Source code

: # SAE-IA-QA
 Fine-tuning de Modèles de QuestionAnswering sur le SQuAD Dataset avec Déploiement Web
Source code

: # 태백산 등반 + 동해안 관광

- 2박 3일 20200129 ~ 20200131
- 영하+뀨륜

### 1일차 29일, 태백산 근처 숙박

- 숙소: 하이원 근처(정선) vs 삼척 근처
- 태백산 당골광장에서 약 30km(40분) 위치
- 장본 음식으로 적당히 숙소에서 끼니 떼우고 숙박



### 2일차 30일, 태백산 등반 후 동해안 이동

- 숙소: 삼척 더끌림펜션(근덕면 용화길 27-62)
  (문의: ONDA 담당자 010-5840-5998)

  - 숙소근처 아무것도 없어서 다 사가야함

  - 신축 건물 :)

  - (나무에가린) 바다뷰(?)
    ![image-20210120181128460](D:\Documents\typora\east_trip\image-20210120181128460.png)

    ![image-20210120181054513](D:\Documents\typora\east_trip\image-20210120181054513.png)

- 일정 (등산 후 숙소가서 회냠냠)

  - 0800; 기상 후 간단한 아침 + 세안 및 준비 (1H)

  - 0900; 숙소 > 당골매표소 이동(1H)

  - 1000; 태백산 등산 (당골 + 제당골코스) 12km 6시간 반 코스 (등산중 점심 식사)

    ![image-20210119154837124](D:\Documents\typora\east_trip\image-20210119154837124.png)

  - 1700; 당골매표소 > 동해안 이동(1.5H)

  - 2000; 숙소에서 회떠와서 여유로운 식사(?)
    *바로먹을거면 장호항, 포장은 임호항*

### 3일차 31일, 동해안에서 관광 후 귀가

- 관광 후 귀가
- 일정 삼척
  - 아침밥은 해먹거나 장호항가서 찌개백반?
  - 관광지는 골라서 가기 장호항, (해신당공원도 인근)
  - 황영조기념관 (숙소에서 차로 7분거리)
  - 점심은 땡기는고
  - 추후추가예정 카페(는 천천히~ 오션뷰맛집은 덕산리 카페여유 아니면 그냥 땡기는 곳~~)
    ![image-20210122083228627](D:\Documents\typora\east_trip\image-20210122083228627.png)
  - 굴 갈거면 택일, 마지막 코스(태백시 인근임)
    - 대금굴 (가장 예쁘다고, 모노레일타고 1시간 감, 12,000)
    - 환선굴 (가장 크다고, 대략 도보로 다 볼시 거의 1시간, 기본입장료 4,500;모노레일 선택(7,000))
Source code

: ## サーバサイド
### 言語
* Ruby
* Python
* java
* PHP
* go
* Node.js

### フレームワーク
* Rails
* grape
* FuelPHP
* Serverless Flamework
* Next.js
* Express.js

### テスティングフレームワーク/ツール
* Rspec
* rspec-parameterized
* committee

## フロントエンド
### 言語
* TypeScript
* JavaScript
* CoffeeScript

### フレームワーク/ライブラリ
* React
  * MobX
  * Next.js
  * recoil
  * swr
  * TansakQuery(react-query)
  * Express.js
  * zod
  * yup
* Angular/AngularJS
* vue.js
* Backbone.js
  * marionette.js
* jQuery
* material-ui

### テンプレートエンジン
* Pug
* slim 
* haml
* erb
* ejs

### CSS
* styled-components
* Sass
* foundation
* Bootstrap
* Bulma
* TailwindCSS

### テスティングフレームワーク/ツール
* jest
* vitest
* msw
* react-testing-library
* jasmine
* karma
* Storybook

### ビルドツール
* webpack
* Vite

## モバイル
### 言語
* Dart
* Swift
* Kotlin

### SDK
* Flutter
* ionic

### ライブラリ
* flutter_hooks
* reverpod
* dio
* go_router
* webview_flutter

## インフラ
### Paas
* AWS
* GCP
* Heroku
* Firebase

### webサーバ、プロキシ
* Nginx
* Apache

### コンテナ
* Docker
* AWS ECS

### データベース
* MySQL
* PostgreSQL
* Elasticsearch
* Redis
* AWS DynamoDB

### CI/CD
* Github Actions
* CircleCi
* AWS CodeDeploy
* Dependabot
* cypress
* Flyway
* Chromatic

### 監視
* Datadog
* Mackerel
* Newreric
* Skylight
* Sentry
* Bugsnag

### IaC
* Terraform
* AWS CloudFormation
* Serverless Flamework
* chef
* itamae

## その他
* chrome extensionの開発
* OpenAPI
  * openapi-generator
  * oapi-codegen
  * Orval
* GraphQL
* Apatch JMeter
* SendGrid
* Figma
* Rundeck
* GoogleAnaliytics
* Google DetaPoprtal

Required action. Extract each line in the rows above that contains the string "당골매표소", and copy those lines unchanged.

Output of the exercise.
  - 0900; 숙소 > 당골매표소 이동(1H)
  - 1700; 당골매표소 > 동해안 이동(1.5H)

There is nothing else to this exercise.